The modulating effect of lenrispodun on resting and orthostatic heart rate is consistent with the peripheral action of this compound [9], and in secondary and exploratory analyses this effect was reflected by significant shifts in insular activation during an interoceptive attention task. We have shown that the same sectors of the insular cortex are sensitive to inodilator modulation during peripheral beta-adrenergic stimulation with isoproterenol [47, 48], thus these results provide convergent evidence for the insula’s role in cardiac interoception. The main effect of lenrispodun was independent of dose for the mid/posterior insula, whereas the anterior insula showed a dose-dependent reduction, implying a heterogeneous response in subregions implicated in the attentional mapping of ongoing vs. anticipated changes [49, 50]. These secondary results underscore the potential utility of lenrispodun in modulating cardiovascular function at the level of the autonomic and central autonomic nervous systems, which could yield novel targets related to peripheral and central cardiovascular regulation, for example, at the level of limbic [51] and brainstem-associated structures such as the hypothalamus [52].

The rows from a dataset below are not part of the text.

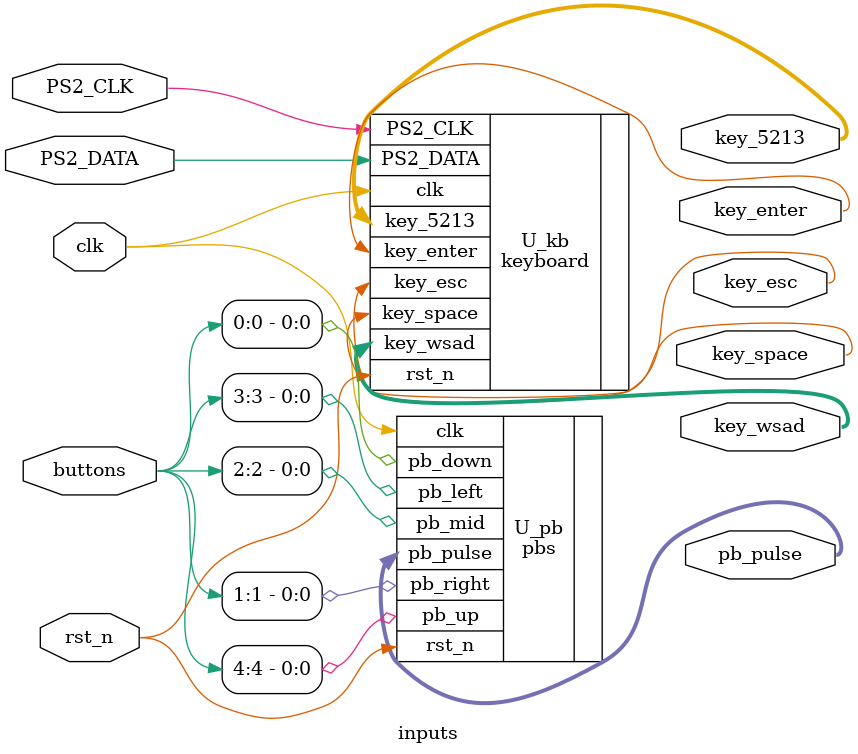
<source format=v>
module inputs(
    clk,
    rst_n,
    PS2_DATA,
    PS2_CLK,
    buttons,
    key_esc,
    key_space,
    key_enter,
    key_wsad,
    key_5213,
    pb_pulse
);
input clk, rst_n;
inout wire PS2_DATA;
inout wire PS2_CLK;
input [4:0] buttons;
output key_esc, key_space, key_enter;
output [3:0] key_wsad, key_5213;
output [4:0] pb_pulse;

keyboard U_kb(
    .clk(clk),
    .rst_n(rst_n),
    .PS2_DATA(PS2_DATA),
    .PS2_CLK(PS2_CLK),
    .key_esc(key_esc),
    .key_space(key_space),
    .key_enter(key_enter),
    .key_wsad(key_wsad),
    .key_5213(key_5213)
);

pbs U_pb(
    .clk(clk),
    .rst_n(rst_n),
    .pb_up(buttons[4]),
    .pb_left(buttons[3]),
    .pb_mid(buttons[2]),
    .pb_right(buttons[1]),
    .pb_down(buttons[0]),
    .pb_pulse(pb_pulse)
);

endmodule

</source>
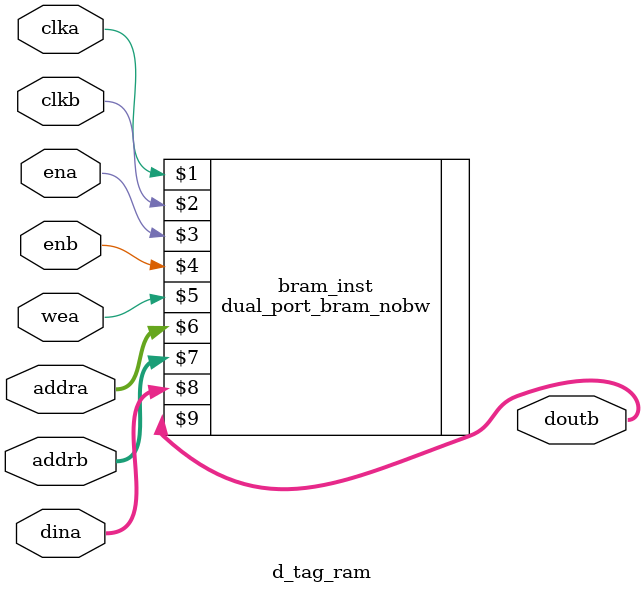
<source format=sv>
module d_tag_ram #(
    parameter LEN_DATA = 20,
    parameter LEN_ADDR = 8
) (clka,clkb,ena,enb,wea,addra,addrb,dina,doutb);

    input clka,clkb,ena,enb,wea;
    input [LEN_ADDR-1:0] addra,addrb;
    input [LEN_DATA-1:0] dina;
    output [LEN_DATA-1:0] doutb;

    dual_port_bram_nobw bram_inst(clka,clkb,ena,enb,wea,addra,addrb,dina,doutb);

endmodule
</source>
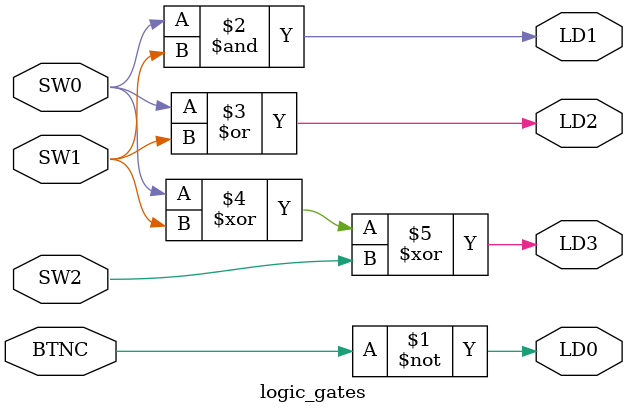
<source format=v>
`timescale 1ns / 1ps


module logic_gates(
    input BTNC,
    input SW0,
    input SW1,
    input SW2,
    output LD0,
    output LD1,
    output LD2,
    output LD3
    );
    
    assign LD0 = ~BTNC;
    assign LD1 = SW0 & SW1;
    assign LD2 = SW0 | SW1;
    assign LD3 = SW0 ^ SW1 ^ SW2;
    
endmodule
</source>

This study has limitations that should be noted. First, it was not designed to differentiate between the acute and chronic effects of lenrispodun, which may have shed light on adaptive changes that contribute to the possible therapeutic effects of this mechanism of action. Second, this study was conducted with healthy volunteers, who may have a different subjective and circuit level baseline than target populations as it relates to fear learning, thereby limiting generalizability of the findings [53]. For example, while lenrispodun did not modulate stress or anxiety ratings in these healthy volunteers, we cannot exclude the possibility of such an effect in target (patient) populations. Strengths of this study include the hypothesis-guided use of an a priori ROI-based approach and the reporting of effect size estimates, which allows for power calculations in subsequent studies, and is increasingly reflective of a best-practice methodology in fMRI research [54, 55]. Based on the favorable safety/tolerability profile and encouraging effects in the brain, future investigations could focus on acute and chronic administration of PDE1 inhibitors and their effect on inhibitory control processing in healthy volunteers as well as in target populations such as individuals with ADHD.

Conclusion

This is the first study to provide evidence of central nervous system engagement by lenrispodun, consistent with its PDE1 inhibition mechanism of action. Lenrispodun selectively improved neural inhibitory cognitive control in a manner that may translate to therapeutic benefit in patient populations with impaired inhibitory processing, such as ADHD. These data also provide further evidence of the safety and tolerability of lenrispodun and support its future development for the treatment of central nervous system disorders.